Gouvernement Fillon : où sont les aînés?
A mal nommer les choses, on rajoute de la misère au monde, disait Camus. Ne pas nommer du tout c'est nier le sujet, nier les personnes, nier les réalités. Or, la nouvelle équipe gouvernementale se caractérise par l'absence de toute référence aux personnes âgées (ou aux aînés ou aux vieux, comme on voudra). Nous disposons d'une ministre de plein exercice pour le sport, d'une secrétaire d'Etat pour la jeunesse mais rien pour la question des ainés et de l'intergénération. Cherchez l'erreur !
Pourtant, nous sortons d'une longue séquence sur les retraites où l'allongement de la vie et la hausse du nombre de seniors fut constamment mise en avant par le gouvernement. Sous un angle systématiquement négatif et dramatisé.... Rappelons aussi que lors de la campagne présidentielle de 2007, le candidat Sarkozy s'était engagé à proposer des mesures en faveur de la prise en charge collective de la perte d'autonomie...

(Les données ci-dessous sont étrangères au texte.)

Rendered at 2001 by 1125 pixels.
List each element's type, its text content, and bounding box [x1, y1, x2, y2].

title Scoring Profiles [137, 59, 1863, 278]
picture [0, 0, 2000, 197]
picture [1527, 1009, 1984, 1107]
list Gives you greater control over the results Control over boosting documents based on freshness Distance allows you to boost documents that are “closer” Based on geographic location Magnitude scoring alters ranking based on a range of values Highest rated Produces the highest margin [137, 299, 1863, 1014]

Faut-il rappeler que les plus de 60 ans sont passé de 9 millions de personnes avant 1980, à 14 millions aujourd'hui, avant de compter pour plus de 17 millions en 2020 ? Faut-il rappeler que les plus de 85 ans seront en 2050, quatre fois plus nombreux qu'aujourd'hui ? On ne peut construire une France d'avenir dans prendre en compte la question senior, non pour se faire peur mais pour répondre aux enjeux, prévoir les moyens nécessaires et accompagner les personnes dans leur " troisième mi-temps " de vie. La révolution démographique, pour peu que l'on sache y faire face et faire évoluer les représentations, n'est pas un risque mais bien une chance. Elle oblige à penser une société plus douce à vivre pour l'ensemble des personnes en situation de vulnérabilité : petites enfance, jeunes en ruptures scolaires, personnes âgées, handicapées, fragiles psychologiquement... Mais la compréhension des enjeux de la seniorisation de la société conduit aussi à repenser les hiérarchies des métiers pour valoriser, c'est-à-dire mieux payer et mieux former, celles et ceux qui au quotidien accompagnent avec bienveillance, prennent soin avec compétence, des personnes en fragilité. Le rôle d'un ministère devrait aussi être d'accompagner les formes multiples de solidarité pratiqués par les aînés auprès de l'ensemble des générations. Faut-il ainsi passer sous silence ces 4 millions de personnes, dont une majorité d'âgées, qui pratiquent le don de soi par l'accompagnement bénévole à des personnes très vieillissantes ou touchées par des maladies chroniques ? Faut-il oublier ces millions de plus de 60 ans, considérés comme des " inactifs " mais animent les associations, viennent accompagner et soutenir des enfants, des jeunes et des adultes dans leur apprentissage ou leur vie quotidienne ? Ils montrent qu'il n'y a pas de fatalité à l'égoïsme social et qu'une société ne se résume pas à des actifs en bonne santé passant leur vie à consommer.
Pour autant, dans son intervention télévisée, le président de la République a largement évoqué la question du " 5ème risque ". Les mots ayant de l'importance, je crois qu'il est préférable de parler de " 5ème pilier de la sécurité sociale " ou encore " nouvelle élargissement de la protection sociale ", car cela permet d'inscrire dans un mouvement plus large, dans une progression sociale. Car cette question, centrale, symbolise le contenu que nous voulons collectivement donner à la solidarité avec les plus âgées, avec les plus fragiles, avec ceux qui sont en situation de handicap.
L'enjeu est assez simple : le prendre soin des plus âgés relève-t-il d'une démarche individuelle ou de la solidarité collective ? Dans le premier cas, il s'agit de proposer une démarche fondée sur l'assurance individuelle pour se garder du " risque dépendance ". Dans l'autre, on refuse le terme de dépendance, car la société est justement l'organisation de nos interdépendances, au profit de la " perte d'autonomie " et on y répond par une démarche collective. Il s'agit alors que les plus fragiles économiquement ne se voient pas appliquer la double peine lorsqu'ils se retrouvent en situation de forte perte d'autonomie.
Ce n'est pas un débat technique qui nous attends, mais bien un débat de société. Un débat de société qui posera d'abord la question des solidarités intergénérationnelles. Nous y reviendrons.